The chemical toxins from microplastic (such as additives, monomers and accumulated hydrophobic persistent organic pollutants) were “a low health concern … even in extreme exposure circumstances”, according to the WHO analysis.

While the organisation did call for more research into microplastics it did not recommend that microplastics in drinking water be monitored routinely because there was “no evidence to indicate a human health concern”.

Currently, two billion people worldwide relied on drinking water that was contaminated with sewerage, the WHO said.

The microbial pathogens living in drinking water caused around half a million diarrhoeal-related deaths in 2016.

By addressing this bigger problem of untreated wastewater, communities could simultaneously address the smaller concern related to microplastics, the WHO said.

Standard water treatment systems already remove more than 90% of microplastics through filtration.

Dr Paul Harvey (PhD), an environmental scientist at Macquarie University, said the WHO’s report was “reminiscent of the ‘no data, no problem’ paradigm”.

“While it is encouraging to see the WHO take the lead on this issue… the conclusions could be better refined.

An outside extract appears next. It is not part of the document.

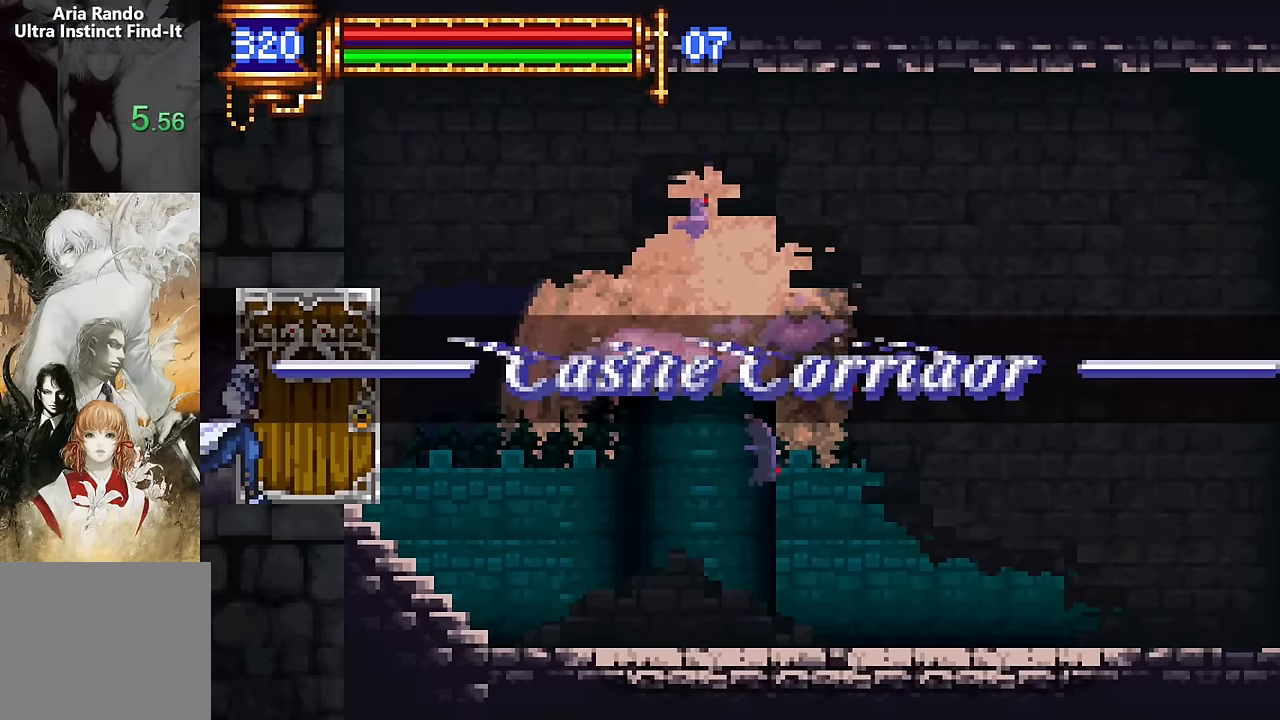
{"buttons": [], "events": [[266, "DPAD_RIGHT", "up"]]}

The report highlights a paucity of research… however errs on the side of microplastics in drinking water being of no health concern.”

Sydney Water reviewed the risks of microplastics in its drinking water catchments in 2017.

“Microplastics have been an issue of emerging concern in the water industry for several years,” a spokesperson said.
“Given the largely protected nature of our catchments and based on current evidence, the risk to Sydney’s water supplies is low.”

There are currently no guidelines in Australia for regulating microplastics contamination in drinking water. 

Sydney Water is currently working on a project with NSW Environment Protection Authority to examine microplastics in wastewater systems that discharge into marine environments.